Award-winning student news since 1978

The Brookhaven Courier

Award-winning student news since 1978

The Brookhaven Courier

Gallery exhibits landscape art

By Mira Scott
Staff Writer

Photo by Jubenal Aguilar
Three of Lin Medlin’s landscapes, including “Early Light, Westcliffe,” hang in the Studio Gallery as part of the first exhibition of the semester.

The Brookhaven College School of the Arts held an exhibition for landscape paintings by professional oil painter Lin Medlin Aug. 21-Sept. 22. A closing reception was held for Medlin and his artwork Sept. 22 in the Studio Gallery.

The exhibition showcased a series of Medlin’s landscape paintings of the Ushguli and Omalo villages in the European nation Georgia, the Rio Grande and the Sangro di Christo Mountains in Colorado. Medlin said while his paintings from Ushguli and Tusheti juxtapose human structures against immense, natural beauty, he focused on the latter in those of the Rio Grande and the mountain landscapes of the Sangro di Christo range.
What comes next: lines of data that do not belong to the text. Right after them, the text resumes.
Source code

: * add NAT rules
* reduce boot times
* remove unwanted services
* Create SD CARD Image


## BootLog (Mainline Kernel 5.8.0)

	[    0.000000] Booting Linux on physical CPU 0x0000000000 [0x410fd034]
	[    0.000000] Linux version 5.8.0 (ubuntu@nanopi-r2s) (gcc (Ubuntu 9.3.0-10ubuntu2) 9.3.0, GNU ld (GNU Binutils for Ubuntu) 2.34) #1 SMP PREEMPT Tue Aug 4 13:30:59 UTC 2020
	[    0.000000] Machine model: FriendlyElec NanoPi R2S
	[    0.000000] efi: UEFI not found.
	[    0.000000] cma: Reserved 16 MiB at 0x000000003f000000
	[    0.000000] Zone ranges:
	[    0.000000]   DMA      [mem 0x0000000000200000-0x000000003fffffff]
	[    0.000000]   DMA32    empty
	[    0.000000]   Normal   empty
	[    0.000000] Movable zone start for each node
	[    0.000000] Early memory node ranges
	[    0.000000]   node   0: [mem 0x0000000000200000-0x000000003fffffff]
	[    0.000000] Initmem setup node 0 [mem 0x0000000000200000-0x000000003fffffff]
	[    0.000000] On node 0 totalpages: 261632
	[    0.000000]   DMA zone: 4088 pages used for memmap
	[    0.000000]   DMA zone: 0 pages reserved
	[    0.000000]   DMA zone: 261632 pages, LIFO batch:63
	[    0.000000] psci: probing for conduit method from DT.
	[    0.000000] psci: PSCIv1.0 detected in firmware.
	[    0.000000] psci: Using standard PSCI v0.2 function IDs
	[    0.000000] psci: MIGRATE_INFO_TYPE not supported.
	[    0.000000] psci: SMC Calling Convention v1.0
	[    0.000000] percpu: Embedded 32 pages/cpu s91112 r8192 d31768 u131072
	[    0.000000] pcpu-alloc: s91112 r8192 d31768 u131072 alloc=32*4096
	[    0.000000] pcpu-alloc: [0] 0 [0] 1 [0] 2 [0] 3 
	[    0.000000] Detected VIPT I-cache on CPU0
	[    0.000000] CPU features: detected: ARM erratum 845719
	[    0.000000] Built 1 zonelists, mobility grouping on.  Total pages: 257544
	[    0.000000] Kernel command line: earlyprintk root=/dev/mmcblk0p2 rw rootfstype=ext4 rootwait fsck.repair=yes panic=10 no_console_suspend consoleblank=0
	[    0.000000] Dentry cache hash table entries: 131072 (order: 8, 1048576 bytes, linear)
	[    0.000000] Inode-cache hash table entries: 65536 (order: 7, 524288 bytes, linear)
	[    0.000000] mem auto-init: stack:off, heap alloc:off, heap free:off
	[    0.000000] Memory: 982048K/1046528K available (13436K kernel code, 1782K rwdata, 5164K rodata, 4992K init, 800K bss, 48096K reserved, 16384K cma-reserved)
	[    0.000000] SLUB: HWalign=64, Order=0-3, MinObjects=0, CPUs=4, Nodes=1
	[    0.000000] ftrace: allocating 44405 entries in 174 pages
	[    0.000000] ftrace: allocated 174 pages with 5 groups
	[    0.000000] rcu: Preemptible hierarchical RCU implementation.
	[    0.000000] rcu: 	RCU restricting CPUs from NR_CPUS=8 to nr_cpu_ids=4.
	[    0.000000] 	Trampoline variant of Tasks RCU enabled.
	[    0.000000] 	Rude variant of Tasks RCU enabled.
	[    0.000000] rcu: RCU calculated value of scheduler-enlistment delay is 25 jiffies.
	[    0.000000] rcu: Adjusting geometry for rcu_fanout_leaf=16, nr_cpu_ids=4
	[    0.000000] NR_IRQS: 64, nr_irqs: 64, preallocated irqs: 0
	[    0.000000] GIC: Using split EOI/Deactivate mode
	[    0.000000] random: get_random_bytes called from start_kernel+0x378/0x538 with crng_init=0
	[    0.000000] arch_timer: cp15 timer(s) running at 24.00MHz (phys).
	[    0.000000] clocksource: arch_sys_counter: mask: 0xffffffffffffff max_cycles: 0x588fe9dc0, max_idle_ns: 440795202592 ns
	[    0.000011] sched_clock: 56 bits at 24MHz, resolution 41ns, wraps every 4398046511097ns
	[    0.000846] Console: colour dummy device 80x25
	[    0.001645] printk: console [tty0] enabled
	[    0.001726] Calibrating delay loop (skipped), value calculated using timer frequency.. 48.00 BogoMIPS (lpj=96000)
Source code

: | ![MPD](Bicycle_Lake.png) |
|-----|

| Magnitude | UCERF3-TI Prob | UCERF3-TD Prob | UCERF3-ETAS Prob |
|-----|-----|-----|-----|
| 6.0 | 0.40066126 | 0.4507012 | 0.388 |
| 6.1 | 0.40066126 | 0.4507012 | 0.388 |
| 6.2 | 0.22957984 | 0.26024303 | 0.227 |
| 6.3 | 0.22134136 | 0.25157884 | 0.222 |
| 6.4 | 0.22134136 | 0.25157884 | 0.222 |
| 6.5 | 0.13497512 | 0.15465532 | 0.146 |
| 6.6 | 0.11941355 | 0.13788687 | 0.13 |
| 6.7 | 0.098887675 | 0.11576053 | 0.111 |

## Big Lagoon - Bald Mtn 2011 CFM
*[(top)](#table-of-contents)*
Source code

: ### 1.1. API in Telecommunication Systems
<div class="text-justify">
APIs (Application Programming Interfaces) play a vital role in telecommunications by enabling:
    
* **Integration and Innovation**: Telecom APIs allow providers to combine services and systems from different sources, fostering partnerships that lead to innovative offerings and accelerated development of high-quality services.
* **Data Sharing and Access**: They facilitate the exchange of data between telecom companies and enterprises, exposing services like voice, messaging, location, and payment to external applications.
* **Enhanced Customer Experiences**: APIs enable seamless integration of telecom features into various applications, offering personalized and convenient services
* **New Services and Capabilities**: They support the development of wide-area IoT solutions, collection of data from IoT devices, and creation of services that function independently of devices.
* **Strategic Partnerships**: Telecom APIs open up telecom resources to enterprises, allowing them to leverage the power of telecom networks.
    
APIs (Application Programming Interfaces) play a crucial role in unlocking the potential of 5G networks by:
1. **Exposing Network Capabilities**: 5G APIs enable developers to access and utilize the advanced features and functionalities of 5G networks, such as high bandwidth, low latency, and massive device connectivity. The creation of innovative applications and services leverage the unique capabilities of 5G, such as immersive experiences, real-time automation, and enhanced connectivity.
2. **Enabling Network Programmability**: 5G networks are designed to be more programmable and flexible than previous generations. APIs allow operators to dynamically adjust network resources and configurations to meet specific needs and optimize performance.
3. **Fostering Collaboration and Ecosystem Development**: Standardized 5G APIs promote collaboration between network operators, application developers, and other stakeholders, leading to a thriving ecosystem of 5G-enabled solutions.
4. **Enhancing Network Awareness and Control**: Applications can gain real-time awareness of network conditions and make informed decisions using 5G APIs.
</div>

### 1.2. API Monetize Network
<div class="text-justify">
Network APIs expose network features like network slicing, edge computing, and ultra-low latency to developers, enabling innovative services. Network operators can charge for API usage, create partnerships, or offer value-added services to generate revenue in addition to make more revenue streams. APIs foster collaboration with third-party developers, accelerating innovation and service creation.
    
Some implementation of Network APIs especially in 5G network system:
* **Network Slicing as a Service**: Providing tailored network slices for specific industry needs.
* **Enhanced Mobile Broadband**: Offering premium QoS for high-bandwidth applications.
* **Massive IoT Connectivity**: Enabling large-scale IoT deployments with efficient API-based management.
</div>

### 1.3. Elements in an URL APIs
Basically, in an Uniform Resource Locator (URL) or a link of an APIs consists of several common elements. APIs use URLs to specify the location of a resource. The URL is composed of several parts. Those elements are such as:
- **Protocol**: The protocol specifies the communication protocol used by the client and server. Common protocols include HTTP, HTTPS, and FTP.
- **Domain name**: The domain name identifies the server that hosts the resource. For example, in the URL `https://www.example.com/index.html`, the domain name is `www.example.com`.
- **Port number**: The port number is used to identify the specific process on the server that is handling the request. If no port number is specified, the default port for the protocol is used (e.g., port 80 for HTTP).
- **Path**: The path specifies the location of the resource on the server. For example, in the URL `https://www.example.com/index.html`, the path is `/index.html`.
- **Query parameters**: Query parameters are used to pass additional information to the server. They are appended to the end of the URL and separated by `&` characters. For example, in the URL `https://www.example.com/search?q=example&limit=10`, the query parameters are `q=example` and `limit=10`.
“We like to teach from objects, and that is something you cannot teach from reproduction,” David Newman, Studio Gallery director, said. He said the art department aimed for their first set of exhibitions to be artwork from professional artists because it is a primary resource for students to properly learn from.

Medlin said the painting “Citadel at Omalo” is from a different part of Georgia in a highland region called Tusheti. He said it has been called one of the most dangerous roads in the world, but the view from it provides captivating inspiration.

“Citadel at Omalo,” an oil painting on linen by Medlin, depicts the village of Omalo in the European nation Georgia.

“The Rio Grande” painting contains images from the river where the Pecos River flows into it, including a long stretch where cliffs limit the horizons on either side and no humans are in sight for miles.

The painting “Road to the Sacred Mountain” was inspired by the view of the Mabel Dodge House in Taos, a place where Medlin lived when he was a 20-year-old art student. He said this painting relates to how humans view life events in a single, brief blink. The geological formations in the mountain ranges are everlasting.

“These are images of particular places at specific times, but images in which the elements have been transmuted, having been seen and recorded through the lens of my own thoughts, fears, recollections and hopes,” Medlin said.

Three paintings of the Ushguli village Medlin painted line a wall in the Studio Gallery.

Medlin started painting when he was 15 years old and has painted landscapes for over four decades. He said while he was in college, landscape paintings were not appreciated as a studio art major’s pursuit. But, he said, “Seeing certain landscapes in life, I think, is one of the most sublime aesthetic experiences a human can have, and it can be thrilling to immerse oneself in that experience by trying to capture aspects of it in paint.”

Alex Wind, a student, said, “His paintings capture the wide, open and free space of the land, but mostly the beauty of nature.”